**EXERCISE AIM:** Leave every image behind and restate the data word for word.

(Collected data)
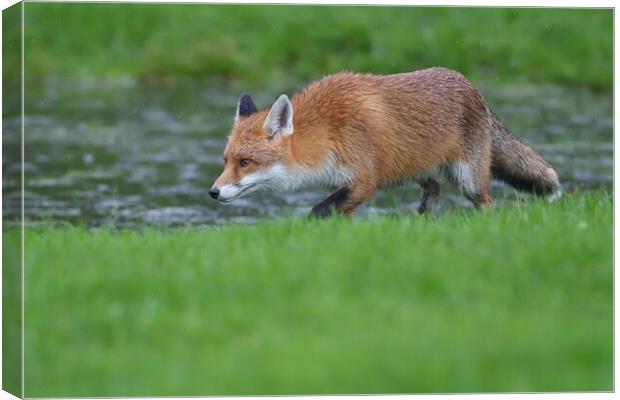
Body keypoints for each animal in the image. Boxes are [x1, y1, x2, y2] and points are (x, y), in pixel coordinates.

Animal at [209, 69, 560, 219]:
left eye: (245, 162)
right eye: (226, 161)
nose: (213, 192)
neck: (329, 133)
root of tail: (472, 87)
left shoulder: (365, 181)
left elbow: (318, 211)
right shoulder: (350, 187)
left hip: (469, 180)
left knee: (486, 202)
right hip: (416, 169)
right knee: (435, 188)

**SOLUTION TO THIS PROBLEM:**
Body keypoints for each animal in the image. Boxes are [x1, y1, x2, y2] and points are (x, y), in pixel coordinates.

Animal at [209, 69, 560, 219]:
left eye: (245, 162)
right eye: (226, 161)
nose: (213, 192)
neck: (329, 133)
root of tail: (472, 87)
left shoulder: (365, 181)
left elbow: (318, 211)
right shoulder: (350, 187)
left hip: (469, 180)
left knee: (486, 202)
right hip: (416, 169)
right knee: (435, 188)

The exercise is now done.